Nothing but an exact copy is wanted: the line with "857 319 2030" and each line after it in the data below, last line included.

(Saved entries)
⁂
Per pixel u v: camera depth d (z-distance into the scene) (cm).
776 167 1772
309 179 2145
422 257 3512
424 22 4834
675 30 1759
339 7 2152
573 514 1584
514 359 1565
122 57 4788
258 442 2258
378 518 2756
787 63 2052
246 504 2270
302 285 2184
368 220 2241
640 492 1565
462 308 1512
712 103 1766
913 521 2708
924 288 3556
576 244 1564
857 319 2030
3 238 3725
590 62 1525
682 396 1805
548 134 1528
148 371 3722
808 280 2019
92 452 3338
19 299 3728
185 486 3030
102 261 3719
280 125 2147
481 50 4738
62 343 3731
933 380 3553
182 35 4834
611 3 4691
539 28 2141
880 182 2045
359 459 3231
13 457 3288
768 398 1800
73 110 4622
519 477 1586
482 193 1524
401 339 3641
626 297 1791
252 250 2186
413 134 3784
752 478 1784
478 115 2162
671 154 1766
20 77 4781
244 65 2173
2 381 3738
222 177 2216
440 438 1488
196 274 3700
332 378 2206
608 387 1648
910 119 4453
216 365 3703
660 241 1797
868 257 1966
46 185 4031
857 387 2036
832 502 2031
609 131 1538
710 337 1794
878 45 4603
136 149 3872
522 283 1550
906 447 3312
⁂
[SOLVED PROBLEM]
857 319 2030
3 238 3725
590 62 1525
682 396 1805
548 134 1528
148 371 3722
808 280 2019
92 452 3338
19 299 3728
185 486 3030
102 261 3719
280 125 2147
481 50 4738
62 343 3731
933 380 3553
182 35 4834
611 3 4691
539 28 2141
880 182 2045
359 459 3231
13 457 3288
768 398 1800
73 110 4622
519 477 1586
482 193 1524
401 339 3641
626 297 1791
252 250 2186
413 134 3784
752 478 1784
478 115 2162
671 154 1766
20 77 4781
244 65 2173
2 381 3738
222 177 2216
440 438 1488
196 274 3700
332 378 2206
608 387 1648
910 119 4453
216 365 3703
660 241 1797
868 257 1966
46 185 4031
857 387 2036
832 502 2031
609 131 1538
710 337 1794
878 45 4603
136 149 3872
522 283 1550
906 447 3312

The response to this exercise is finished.